- Make fetching a single page faster
- Fetch multiple pages in parallel
First measure relative overhead of different parts of page fetching process to understand where time is being spent:
- Measure RPC Time (from RPC start to RPC finish)
- Measure Page Fetch Time (from DB entry to DB exit)
- Subtract RPC Time - Page Fetch Time to obtain RPC overhead (includes, e.g., DB connection setup and result serialization)
If RPC overhead dominates, we should move to a more efficient RPC method. Otherwise, we should move to parallelize reads using the parallel page token API.
The current RPC using JSON to transmit an array of object records with lots of binary data. This has the following issues:
- it requires binary data to be encoded using formats like hexadecimal or base64 which have an overhead of 50% or 33% respectively;
- arrays of human-readable JSON objects have redundant field names which appear repeatedly and are pure overhead.
Some possible alternatives:
- gRPC with either flat buffers or protobuf;
- Cap'n Proto with its associated RPC mechanism.
To implement this, we will need to add a page index column to the DB for a fixed page size.

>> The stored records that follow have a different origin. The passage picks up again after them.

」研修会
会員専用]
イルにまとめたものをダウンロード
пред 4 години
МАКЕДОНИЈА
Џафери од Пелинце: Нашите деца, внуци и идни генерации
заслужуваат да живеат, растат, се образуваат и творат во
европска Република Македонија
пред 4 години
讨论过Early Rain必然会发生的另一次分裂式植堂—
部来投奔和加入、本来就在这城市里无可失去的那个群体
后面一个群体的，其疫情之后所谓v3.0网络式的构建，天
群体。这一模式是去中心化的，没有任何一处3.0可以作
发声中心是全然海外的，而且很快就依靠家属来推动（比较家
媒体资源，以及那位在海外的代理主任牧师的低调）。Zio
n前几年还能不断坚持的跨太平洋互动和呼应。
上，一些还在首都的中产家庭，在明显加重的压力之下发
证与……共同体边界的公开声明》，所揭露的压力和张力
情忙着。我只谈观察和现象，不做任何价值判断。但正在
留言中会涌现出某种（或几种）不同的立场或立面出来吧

This page index will be defined as follows:
- keys are page numbers;
- values are keys in the transaction log column.
To properly build the page index, as transactions get inserted into the log, we will add them to the appropriate page. Once this page index is built, we will be able to offer an API based on page numbers instead of page tokens.
Since transaction keys are prefixed by the transaction timestamp and key-value pairs are stored in sorted order, transactions will generally be inserted near the end of the log (with some variance due to clock skew, etc...). Let's first handle this easy case. Assuming all transactions are appended to the end of the log, we will:
- maintain a counter of how many transactions have been appended;
- once the counter reaches the desired page size, reset the counter and insert add a new key-value pair into the page index with key set to
prev_max_page + 1and value set to the most recently inserted transaction key.
However, we need to handle the case wehre a transaction is not appended to the log but instead inserted somewhere near the end of the log.
To handle this, we will use one or more of the following approaches:
- Flexible Page Sizes: have an initial page size and a larger maximum page size; by allowing pages to grow, they can absorb out of order writes;
- Page Shifting: shift the page token of pages that occur after the modified page;
- Page Delay: delay providing access to the N most recent pages to allow for pages to "settle" before access;
- Fallback to Sequential Page Access: if a page grows beyond the maximum page size, instead of doing page shifting, we return the first page size records to the client but indicate that more records are available in the extended page.
Overtime, if the DB runs out of space, we can delete the pages at the beginning of the transaction log and their corresponding page indices. If a client requests a deleted page, we can detect this case (by the lack of entry in the page index) and report that their desired page was culled.